There is no cure for hemophilia yet, but gene therapy remains an exciting possibility and holds out the prospect of a partial or complete cure for hemophilia. There are many technical obstacles to overcome, but it is encouraging to see that clinical trials for both factor VIII and IX have begun.
Inhibitors are antibodies to factor VIII or factor IX that attack and destroy the factor VIII and IX proteins in clotting factor concentrates, making treatment ineffective. They appear almost exclusively in patients with severe hemophilia. There is some controversy over the precise incidence (number of new cases) of inhibitor development, but it is generally accepted that around 15 percent of people with severe hemophilia A will develop inhibitors at some stage. By contrast, inhibitor development in hemophilia B is very rare indeed, and seen in less than one percent of subjects. Most inhibitors emerge after relatively few treatments. In general, the more treatments a person has had without developing inhibitors, the less likely he is to develop an inhibitor.
Prophylaxis is the regular use of clotting factor concentrates to prevent bleeds before they start. Injections of clotting factor are given two or three times a week to maintain a constant level of factor VIII or IX in the bloodstream. It can help reduce or prevent joint damage. In countries with good access to clotting factor concentrates, this is becoming the normal mode of treatment for younger patients, and can be started when the veins are well developed (usually between the ages of two and four years).
A port-a-cath, or implantable venous access device (IVAD), is implanted under the skin, usually in the upper chest but there are models which can be inserted into the arm.

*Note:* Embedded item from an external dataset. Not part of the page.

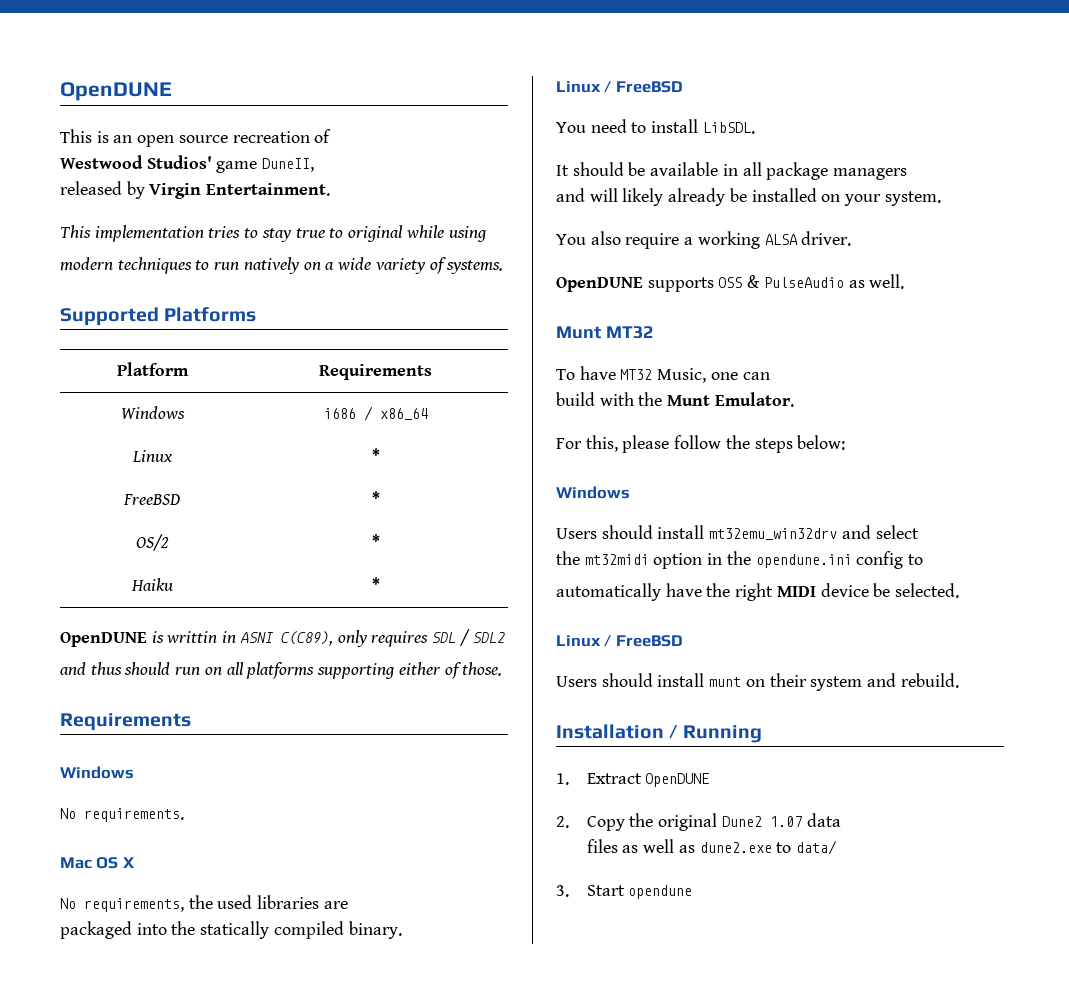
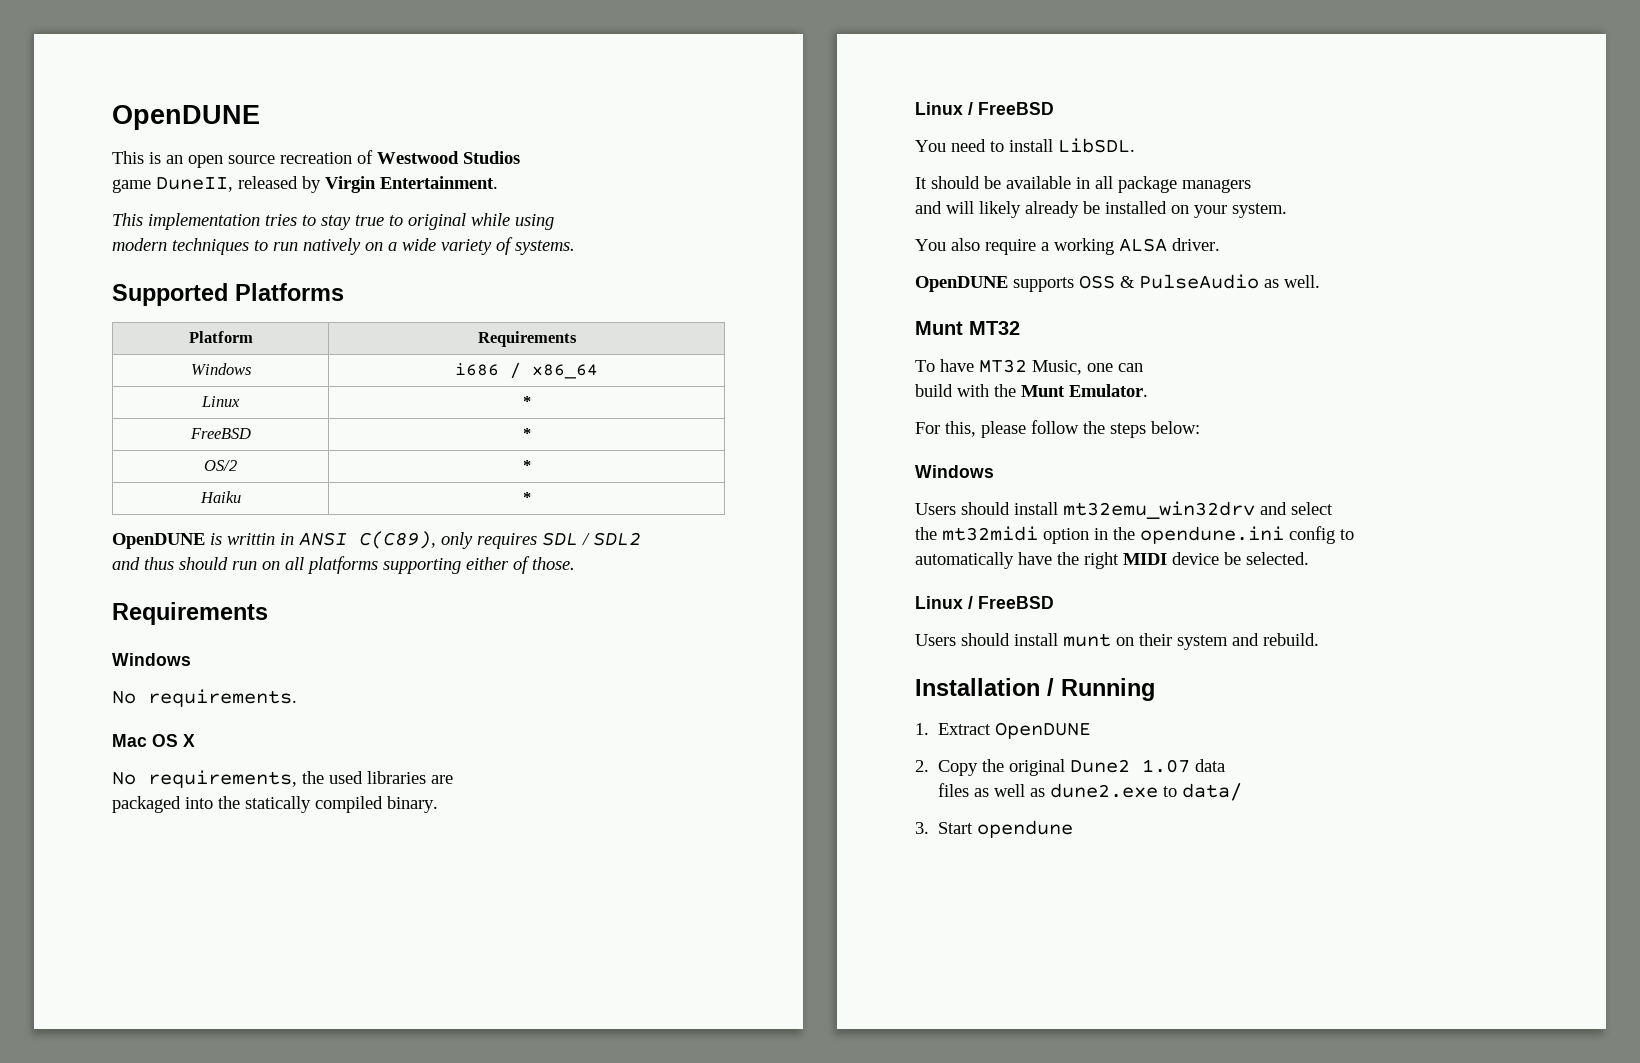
[60,155,212,169] // Westwood Studios' -> [377,151,520,164] Westwood Studios //
(315, 165) // -> (233, 184) none
[239,632,274,643] ASNI -> [299,532,347,546] ANSI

It has a small metal reservoir with a rubber diaphragm which is connected to a catheter which is then threaded into a large vein in the chest or arm. The entire device is surgically implanted under the skin so there is no catheter that hangs out of the body. The device provides ready access to a vein for administering medications and fluids intravenously. It can also be used for collecting blood samples. The device is accessed by inserting a special needle through the skin and into the rubber diaphragm of the reservoir. The medication or fluid is injected into the device and it flows through the catheter into the vein.
These devices have made prophylaxis in hemophilia much easier for families because the problems of “finding a vein” for infusion two to three times a week are eliminated. However, there are risks involved with their use, the most worrisome being that of infection. Studies differ but some show an infection rate as high as 50 percent. These infections can usually be treated with intravenous antibiotics but sometimes the device must be removed. Also, there are other studies that show a risk of clots forming at the tip of the catheter. Still, many families have chosen to use the device in spite of the risk because of the benefits. Like any other procedure, one must weigh the risks and benefits.
Some people with hemophilia do not exercise because they think it may cause bleeds, but exercise actually helps prevent bleeds. Strong muscles help protect someone who has hemophilia from spontaneous bleeds and joint damage.
Sports are an important activity for young people. Sports not only help build their muscles, they help them to develop mental concentration and coordination, and learn about being part of a team. However, some sports are riskier than others, and the benefits must be weighed against the risks. The severity of a person’s hemophilia should also be considered when choosing a sport. Sports like swimming, badminton, cycling, and walking are sports that most people with hemophilia can safely participate in, while sports such as football, rugby, hockey and boxing are not recommended for people with hemophilia.